Seriously, there are plenty of non genetically modified foods. Why bother with foods that have been messed with like this?
It’s often assumed that canola oil is always genetically modified, as it is produced from a specific variety of rapeseed plants. However, this rapeseed variety wasn’t produced through genetic engineering. It was created using traditional selective breeding approaches instead.
Which Oil Is Better?
If you want a versatile oil for cooking, the minimal flavor and high smoke point makes canola oil the clear winner. It’s also much more affordable than olive oil.
But, that’s as far as it goes. Despite the low saturated fat content, canola oil isn’t that healthy at all.

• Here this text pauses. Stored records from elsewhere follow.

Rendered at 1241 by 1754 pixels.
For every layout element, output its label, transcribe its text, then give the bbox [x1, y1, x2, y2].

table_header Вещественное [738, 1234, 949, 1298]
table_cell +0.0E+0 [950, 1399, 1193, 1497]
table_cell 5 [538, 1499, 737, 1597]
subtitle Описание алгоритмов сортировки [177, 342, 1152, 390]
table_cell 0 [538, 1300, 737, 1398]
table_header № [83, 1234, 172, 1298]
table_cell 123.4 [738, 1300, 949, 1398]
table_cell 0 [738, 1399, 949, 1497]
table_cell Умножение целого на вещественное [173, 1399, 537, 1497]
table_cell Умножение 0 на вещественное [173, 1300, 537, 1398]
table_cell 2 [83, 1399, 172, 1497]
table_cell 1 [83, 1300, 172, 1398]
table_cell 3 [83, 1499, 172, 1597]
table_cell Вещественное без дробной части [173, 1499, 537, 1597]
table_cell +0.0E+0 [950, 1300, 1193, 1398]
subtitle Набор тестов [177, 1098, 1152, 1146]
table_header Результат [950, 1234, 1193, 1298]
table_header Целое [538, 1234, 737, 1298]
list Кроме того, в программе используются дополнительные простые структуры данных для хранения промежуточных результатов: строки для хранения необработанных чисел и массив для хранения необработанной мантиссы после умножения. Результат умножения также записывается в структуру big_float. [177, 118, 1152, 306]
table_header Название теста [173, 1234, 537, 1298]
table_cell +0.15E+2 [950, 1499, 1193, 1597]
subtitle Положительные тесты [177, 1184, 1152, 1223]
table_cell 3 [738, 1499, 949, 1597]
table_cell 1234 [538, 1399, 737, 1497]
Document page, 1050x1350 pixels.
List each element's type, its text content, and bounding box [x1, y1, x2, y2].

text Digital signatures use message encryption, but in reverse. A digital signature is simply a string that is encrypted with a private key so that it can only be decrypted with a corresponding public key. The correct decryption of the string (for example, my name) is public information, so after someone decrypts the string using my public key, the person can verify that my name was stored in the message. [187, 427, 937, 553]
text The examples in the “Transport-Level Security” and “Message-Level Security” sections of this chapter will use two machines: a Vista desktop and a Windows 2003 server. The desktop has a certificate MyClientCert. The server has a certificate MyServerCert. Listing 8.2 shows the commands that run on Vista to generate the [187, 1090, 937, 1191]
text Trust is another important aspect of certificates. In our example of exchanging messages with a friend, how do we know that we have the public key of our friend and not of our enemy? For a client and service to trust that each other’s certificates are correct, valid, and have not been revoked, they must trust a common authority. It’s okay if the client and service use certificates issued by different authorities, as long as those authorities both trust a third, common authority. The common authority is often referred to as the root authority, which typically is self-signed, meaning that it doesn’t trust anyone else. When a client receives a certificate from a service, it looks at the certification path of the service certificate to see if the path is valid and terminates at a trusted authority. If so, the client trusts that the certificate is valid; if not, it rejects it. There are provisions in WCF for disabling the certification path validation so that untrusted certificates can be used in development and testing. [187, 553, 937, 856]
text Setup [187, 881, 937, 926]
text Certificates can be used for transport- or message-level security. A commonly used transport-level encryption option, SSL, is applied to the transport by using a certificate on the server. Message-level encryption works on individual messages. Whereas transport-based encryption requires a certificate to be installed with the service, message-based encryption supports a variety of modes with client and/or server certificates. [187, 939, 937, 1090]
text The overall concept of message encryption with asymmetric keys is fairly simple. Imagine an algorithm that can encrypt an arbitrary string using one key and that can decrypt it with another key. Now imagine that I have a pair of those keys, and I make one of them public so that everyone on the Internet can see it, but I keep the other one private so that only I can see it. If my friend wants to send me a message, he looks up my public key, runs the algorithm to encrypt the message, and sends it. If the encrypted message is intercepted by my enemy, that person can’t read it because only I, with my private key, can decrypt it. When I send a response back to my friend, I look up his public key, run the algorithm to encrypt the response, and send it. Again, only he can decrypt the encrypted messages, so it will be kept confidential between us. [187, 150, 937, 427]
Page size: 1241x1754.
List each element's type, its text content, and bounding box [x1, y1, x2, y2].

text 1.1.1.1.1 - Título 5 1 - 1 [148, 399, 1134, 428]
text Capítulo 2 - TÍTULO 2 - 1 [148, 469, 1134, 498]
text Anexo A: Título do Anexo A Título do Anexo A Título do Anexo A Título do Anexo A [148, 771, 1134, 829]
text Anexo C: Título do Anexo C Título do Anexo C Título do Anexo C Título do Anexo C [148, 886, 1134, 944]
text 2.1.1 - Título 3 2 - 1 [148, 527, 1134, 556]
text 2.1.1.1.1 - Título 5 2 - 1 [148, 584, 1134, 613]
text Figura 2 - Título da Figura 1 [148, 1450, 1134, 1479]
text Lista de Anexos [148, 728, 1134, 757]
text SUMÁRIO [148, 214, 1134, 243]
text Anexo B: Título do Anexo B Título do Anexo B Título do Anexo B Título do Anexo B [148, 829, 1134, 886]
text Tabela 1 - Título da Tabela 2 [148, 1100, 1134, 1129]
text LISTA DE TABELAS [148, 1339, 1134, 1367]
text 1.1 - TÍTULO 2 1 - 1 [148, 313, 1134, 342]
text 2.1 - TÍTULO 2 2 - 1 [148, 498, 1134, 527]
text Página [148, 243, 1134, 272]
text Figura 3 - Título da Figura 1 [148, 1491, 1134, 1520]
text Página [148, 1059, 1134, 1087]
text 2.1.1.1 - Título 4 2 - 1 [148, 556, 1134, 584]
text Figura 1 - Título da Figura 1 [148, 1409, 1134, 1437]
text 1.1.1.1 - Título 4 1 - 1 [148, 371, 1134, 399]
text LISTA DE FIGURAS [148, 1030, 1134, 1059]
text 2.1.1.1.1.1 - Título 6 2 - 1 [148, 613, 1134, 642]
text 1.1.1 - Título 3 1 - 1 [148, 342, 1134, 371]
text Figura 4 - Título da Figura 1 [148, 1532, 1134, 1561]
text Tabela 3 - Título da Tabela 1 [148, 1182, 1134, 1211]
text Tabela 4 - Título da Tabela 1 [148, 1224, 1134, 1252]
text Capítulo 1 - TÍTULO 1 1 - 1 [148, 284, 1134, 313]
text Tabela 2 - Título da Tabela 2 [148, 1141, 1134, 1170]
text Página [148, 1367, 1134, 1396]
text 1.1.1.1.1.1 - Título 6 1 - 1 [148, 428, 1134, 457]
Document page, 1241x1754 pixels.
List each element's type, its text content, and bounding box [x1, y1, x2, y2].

Not only is the oil highly refined, but it also goes through hexane extraction and often relies on genetically engineered canola. The omega 6 content of the oil can be a problem as well, especially if you’re consuming a large amount regularly.
These differences make olive oil the clear winner of the two.
Should You Avoid Canola Oil?
Ultimately this is up to you. Many people choose to steer clear of refined vegetable oils and focus on natural products instead. After all, there’s so much we don’t know about how chemical processing impacts our health. Relying on natural products instead feels like a much safer approach.
However, there isn’t much proof that canola oil causes health problems. Even if it does, most issues will be linked to very high levels of consumption. If you’re only using canola oil occasionally, it’s not likely to cause any negative effects at all.
Video: Top 10 cooking Oils: The Good, Bad, & Toxic
What About Expeller Pressed Canola Oil?
Expeller pressed canola oil is rare and more expensive than regular canola oil. As the name suggests, this is produced using physical methods, rather than harsh chemicals. The approach gives you a more natural oil that avoids some of the issues that we talked about earlier.
Most companies that make this type of oil are strongly focused on creating a natural product. Because of this, expeller pressed canola oil will often be GMO free and even organic.
The main issue that remains is the omega 6 content. This can be a problem if you’re consuming large amounts of omega 6 and not much omega 3. However, if your diet is more balanced, the omega 6 content isn’t a big deal.
There’s a lot going on with olive oil and canola oil.
The bottom line is that both types of oil have their place. Olive oil is clearly the winner for health, but it’s also much more expensive and the flavor doesn’t work well in all situations.
If finances are tight, you could buy olive oil for dishes where it shines, including salad dressings and for serving with bread, but use canola oil for high heat cooking.
Don’t forget that these are only two options. There are plenty of other cooking oils out there, including coconut oil, avocado oil, and plain old butter. These have some similarities to olive and canola oil, along with plenty of differences.